Essere transgender non è una cosa brutta. Non è da meno che essere cisgender. Purtroppo la narativa che si fa è sempre quella della disgrazia. Leggevo un paio di giorni fa un articolo che si proponeva di essere divulgativo per i pediatri di una regione italiana. Diceva questa frase:
“L’opportunità di utilizzare in età evolutiva il termine varianza di genere invece che transgenderismo o transessualismo (che per altro non si usa più a prescindere ndr) trova conforto nel dato epidemiologico che suggerisce che in media solo una piccola percentuale di minori gender variant manterrà in età adulta una identità di genere transessuale”.

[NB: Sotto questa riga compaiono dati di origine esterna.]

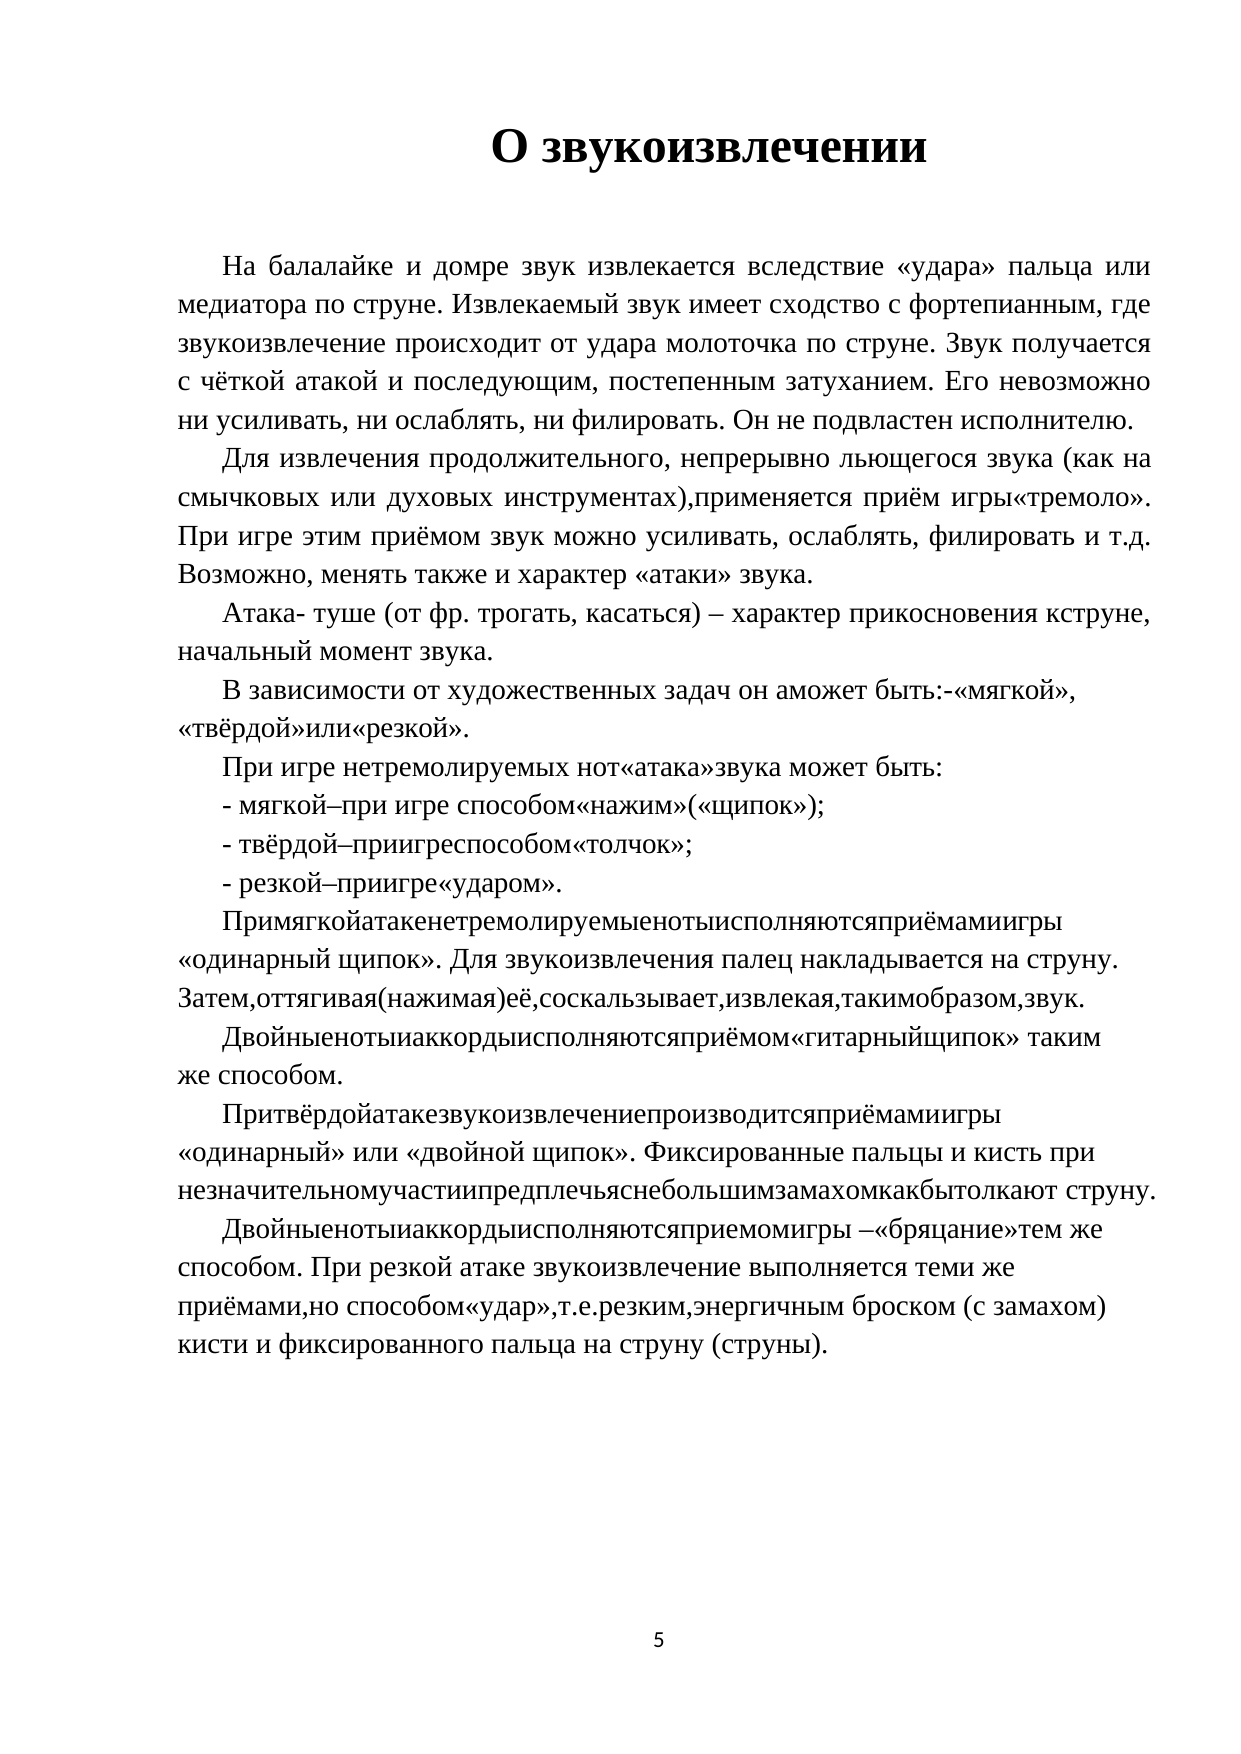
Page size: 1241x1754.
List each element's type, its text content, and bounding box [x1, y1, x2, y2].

text Двойныенотыиаккордыисполняютсяприемомигры –«бряцание»тем же способом. При резкой атаке звукоизвлечение выполняется теми же [177, 1211, 1148, 1283]
text «одинарный щипок». Для звукоизвлечения палец накладывается на струну. Затем,оттягивая(нажимая)её,соскальзывает,извлекая,такимобразом,звук. [177, 942, 1166, 1014]
text «твёрдой»или«резкой». [177, 710, 1166, 744]
text В зависимости от художественных задач он аможет быть:-«мягкой», [222, 672, 1166, 705]
list твёрдой–приигреспособом«толчок»; [222, 826, 1166, 860]
subtitle О звукоизвлечении [222, 116, 1152, 174]
text На балалайке и домре звук извлекается вследствие «удара» пальца или медиатора по струне. Извлекаемый звук имеет сходство с фортепианным, где звукоизвлечение происходит от удара молоточка по струне. Звук получается с чёткой атакой и последующим, постепенным затуханием. Его невозможно ни усиливать, ни ослаблять, ни филировать. Он не подвластен исполнителю. [177, 248, 1152, 435]
text Примягкойатакенетремолируемыенотыисполняютсяприёмамиигры [222, 903, 1166, 937]
text Двойныенотыиаккордыисполняютсяприёмом«гитарныйщипок» таким же способом. [177, 1019, 1139, 1091]
text приёмами,но способом«удар»,т.е.резким,энергичным броском (с замахом) кисти и фиксированного пальца на струну (струны). [177, 1288, 1166, 1360]
text Для извлечения продолжительного, непрерывно льющегося звука (как на смычковых или духовых инструментах),применяется приём игры«тремоло». При игре этим приёмом звук можно усиливать, ослаблять, филировать и т.д. Возможно, менять также и характер «атаки» звука. [177, 441, 1152, 590]
text Притвёрдойатакезвукоизвлечениепроизводитсяприёмамиигры [222, 1096, 1166, 1129]
text При игре нетремолируемых нот«атака»звука может быть: [222, 749, 1166, 782]
text Атака- туше (от фр. трогать, касаться) – характер прикосновения кструне, начальный момент звука. [177, 595, 1152, 667]
list резкой–приигре«ударом». [222, 865, 1166, 898]
text «одинарный» или «двойной щипок». Фиксированные пальцы и кисть при незначительномучастиипредплечьяснебольшимзамахомкакбытолкают струну. [177, 1134, 1166, 1206]
list мягкой–при игре способом«нажим»(«щипок»); [222, 787, 1166, 821]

Lasciamo perdere la questione del dato epidemiologico ampiamente superato e la terminogia errata, usare l’espressione trovare conforto invetitabilmente passa al lettore (e quei lettori in questo caso sono dei pediatri che poi perpetueranno lo stesso tipo di approccio con le famiglie) il messaggio che essere cis è meglio che essere trans altrimenti non ci sarebbe bisogno si sentirsi confortati del fatto che ə figliə non siano transgender. Non ci sentiamo confortati dal fatto di avere una figlia bionda piuttoso che castana. Semplicemente abbiamo una figlia bionda oppure castana. Così dovrebbe essere anche per l’idetità di genere: possiamo avere deə figliə cisgender o transgender.
Se sentiamo che una differenza esiste, cerchiamo di cambiare la società e non ə nostrə figliə che sono perfettə così come sono!
One thought on ““Mamma, sono una bambina! Perchè mi tratti da maschio?””
Però mi scusi, in un testo formale come quello che lei cita, “l’espressione … trova conforto” significa solo che “si può usare”, “è giustificabile”: è giustificabile usare l’espressione “varianza di genere” per i piccoli e non subito “transgenderismo” perché spesso si tratta di una manifestazione temporanea.
A me sembra corretto a prescindere usare un termine che faccia capire ai genitori che ancora non si può prevedere se il loro figlio è biondo o castano.